Il avait lancé une association pour aider les enfants de la rue,
en plus d’avoir été un pionnier dans le domaine des sports d’aventure pour tétraplégiques.
Tout le monde a un handicap, c’est juste que pour les personnes en chaise roulante
c’est plus visible.
Tu peux mieux t’identifier
aux enfants de la rue maintenant à cause de ton accident,
parce que tu sais ce que c’est de se retrouver impuissant.
C’est vrai… J’ai de la compassion pour les enfants. Et en plus…
le truc c’est que…
si je n’avais pas eu cet accident, j’aurais juste été un soldat.
Peut-être que j’aurais pu faire
quelque petit boulot ici ou là…
mais…
maintenant mon temps est entièrement dédié à ça.
Donc je peux faire plus.
Après mon accident j’ai eu différents boulots
mais…
une chose était sûr : je voulais pas me contenter
de faire une seule chose… alors… comme je voulais connaître la vie
et… quand que je faisais ces boulots
j’ai aussi travaillé
dans des associations dans le domaine social.
J’ai eu un certain nombre de contacts, d’assistance et tout
et après ça, je sentais qu’il fallait que j’aille plus loin…
et… c’est quelque chose que j’ai toujours rêvé de faire.
Tout ça a commencé un jour
quand j’ai vu une petite fille,
sa chemise déchirée, debout au bord de la route, pleurant la nuit
et personne ne lui prêtait attention.
Alors j’ai pensé, pourquoi elle est là, cette petite ?

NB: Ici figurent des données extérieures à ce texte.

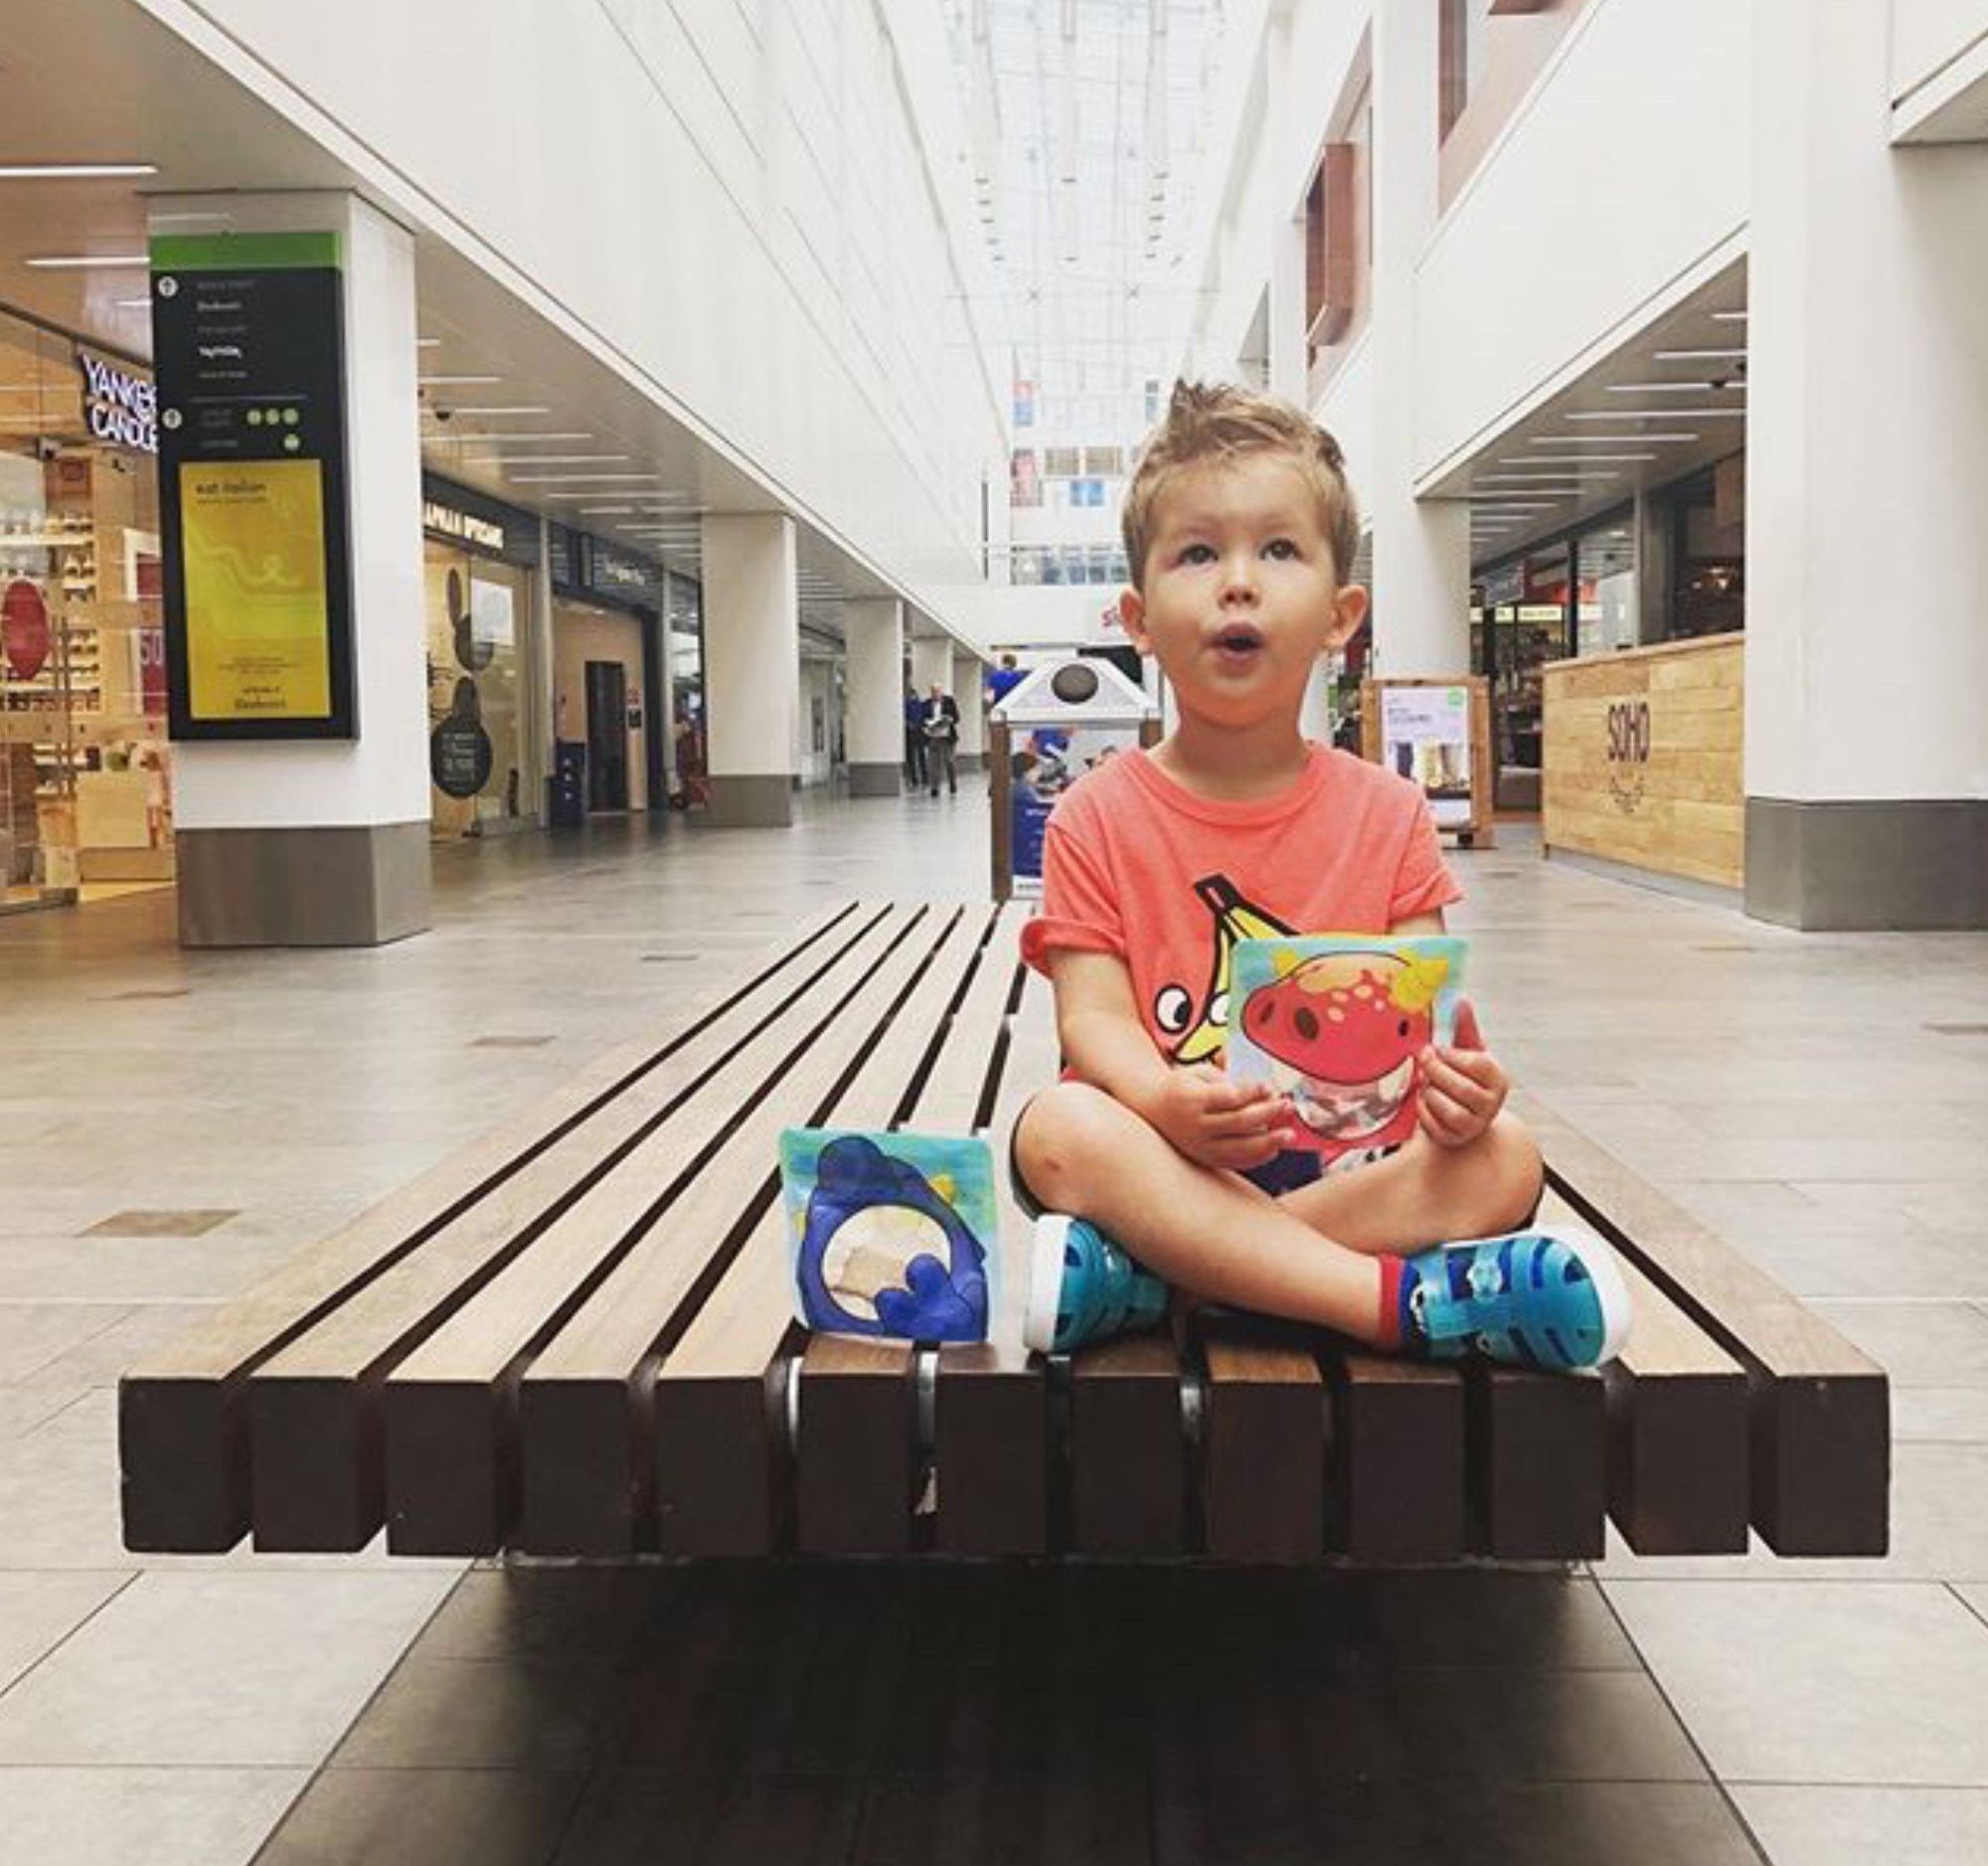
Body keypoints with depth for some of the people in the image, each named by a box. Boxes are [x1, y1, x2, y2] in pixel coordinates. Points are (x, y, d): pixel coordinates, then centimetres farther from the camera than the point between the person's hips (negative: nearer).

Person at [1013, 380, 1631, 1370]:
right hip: (1167, 1156, -2)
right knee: (1059, 1129, -32)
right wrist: (1164, 1100, -30)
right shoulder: (1099, 816, 3)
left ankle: (1139, 1275, -29)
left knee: (1501, 1153, -24)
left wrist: (1456, 1080, -22)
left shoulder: (1386, 814, 9)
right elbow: (1094, 1012, -7)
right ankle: (1404, 1298, -35)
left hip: (1346, 1157, 3)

Ils ne mendient pas pour eux-mêmes,
ils mendient pour les anciens de la famille
leurs familles sont pauvres… ils sont peut-être ouvriers,
des travailleurs manuels ou dans le genre.
Mais le truc c’est que…
si un enfant peut ramener 100 à 200 roupies par jour
ceux qui l’envoient
voudront envoyer plus d’enfants.
Bonjour
Bonjour
Je m’identifie aux problèmes de ces enfants
parce qu’ils sont très vulnérables
ils vivent dans les pires conditions
ils sont exploités… et
quand on aide un enfant
en réalité on aide à améliorer toute une vie.
J’ai pensé : peut-être que je suis déjà au Ciel…
Alors je me suis rendu compte que j’étais encore là
je suis encore là
On doit se poser la question,
pour quelle bonne raison suis-je encore en vie ?
En Inde et dans beaucoup de pays,
le problème c’est que beaucoup d’entre nous handicapés
on ne sait pas ce qu’on est capable de faire
ni qu’on peut contribuer quelque chose à la société.
Il faut qu’on soit plus visibles dans nos communautés
pour sensibiliser les gens tant à nos besoins qu’à notre potentiel.
En choisissant de vivre activement et publiquement en dépit de nos limitations,
on aide à trouver et à partager les solutions.
Il y a du pain sur la planche. Mais si on fait ce qu’on peut,
je pense que nos plus grandes contributions peuvent venir de nos pires cauchemars.
Peut-être que nous ne marcherons pas tous un jour,
mais ce n’est pas grave…
parce que notre but est bien plus que de marcher.
C’est de vivre…
de pardonner…
et d’aimer… plus intensément que jamais
auparavant.
Navin recrute d’autres personnes handicapées pour enseigner dans une école pour enfants de la rue.
Rahul et Rohit cherchent à obtenir un prêt pour commencer une petite entreprise.
Riya rêve toujours de devenir une institutrice et une star du sport.
Krishnan et ses amis se lèvent à 5h tous les jours pour leur balade du matin.
Jonathan est rentré aux Etats-Unis pour terminer ses deux dernières années d’études universitaires.